▶ Given records
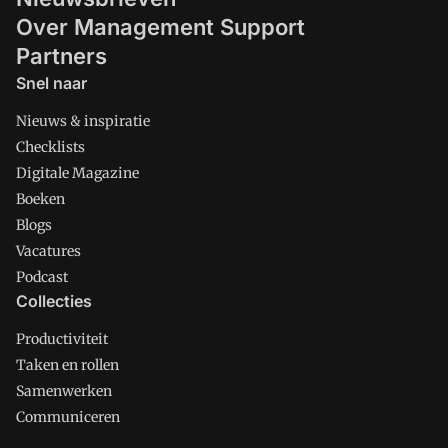
Over Management Support
Partners
Snel naar
Nieuws & inspiratie
Checklists
Digitale Magazine
Boeken
Blogs
Vacatures
Podcast
Collecties
Productiviteit
Taken en rollen
Samenwerken
Communiceren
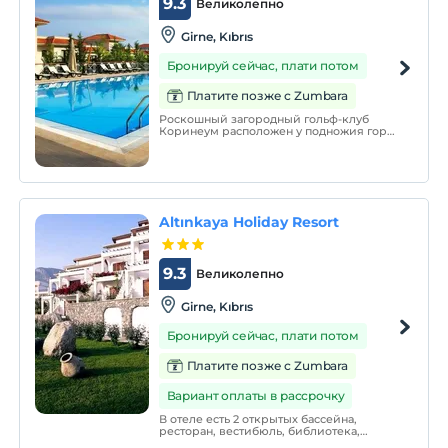
9.3
Великолепно
Girne, Kıbrıs
Бронируй сейчас, плати потом
Платите позже с Zumbara
Роскошный загородный гольф-клуб
Коринеум расположен у подножия горы
Бешпармак в Эсентепе. В отеле есть
открытый бассейн и роскошный спа-
салон, а также 18-луночное поле для
гольфа.
Altınkaya Holiday Resort
9.3
Великолепно
Girne, Kıbrıs
Бронируй сейчас, плати потом
Платите позже с Zumbara
Вариант оплаты в рассрочку
В отеле есть 2 открытых бассейна,
ресторан, вестибюль, библиотека,
читальный зал и телевизионный зал,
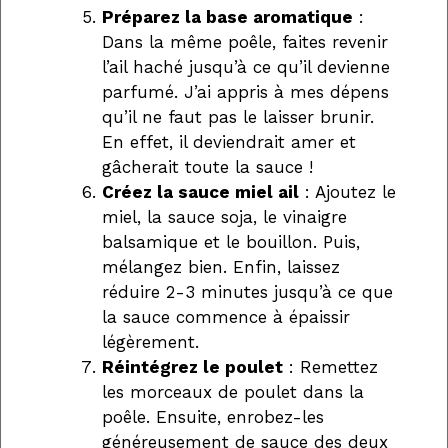
Préparez la base aromatique
:
Dans la même poêle, faites revenir
l’ail haché jusqu’à ce qu’il devienne
parfumé. J’ai appris à mes dépens
qu’il ne faut pas le laisser brunir.
En effet, il deviendrait amer et
gâcherait toute la sauce !
Créez la sauce miel ail
: Ajoutez le
miel, la sauce soja, le vinaigre
balsamique et le bouillon. Puis,
mélangez bien. Enfin, laissez
réduire 2-3 minutes jusqu’à ce que
la sauce commence à épaissir
légèrement.
Réintégrez le poulet
: Remettez
les morceaux de poulet dans la
poêle. Ensuite, enrobez-les
généreusement de sauce des deux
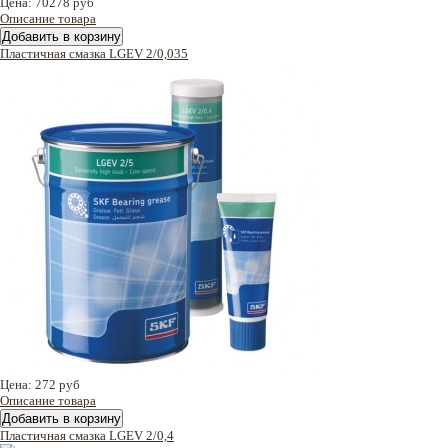
Цена:
70278 руб
Описание товара
Пластичная смазка LGEV 2/0,035
Цена:
272 руб
Описание товара
Пластичная смазка LGEV 2/0,4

▶ What needs to be done
Bring together each line above where the string "LGEV" turns up.

▶ Answer for this exercise
Пластичная смазка LGEV 2/0,035
Пластичная смазка LGEV 2/0,4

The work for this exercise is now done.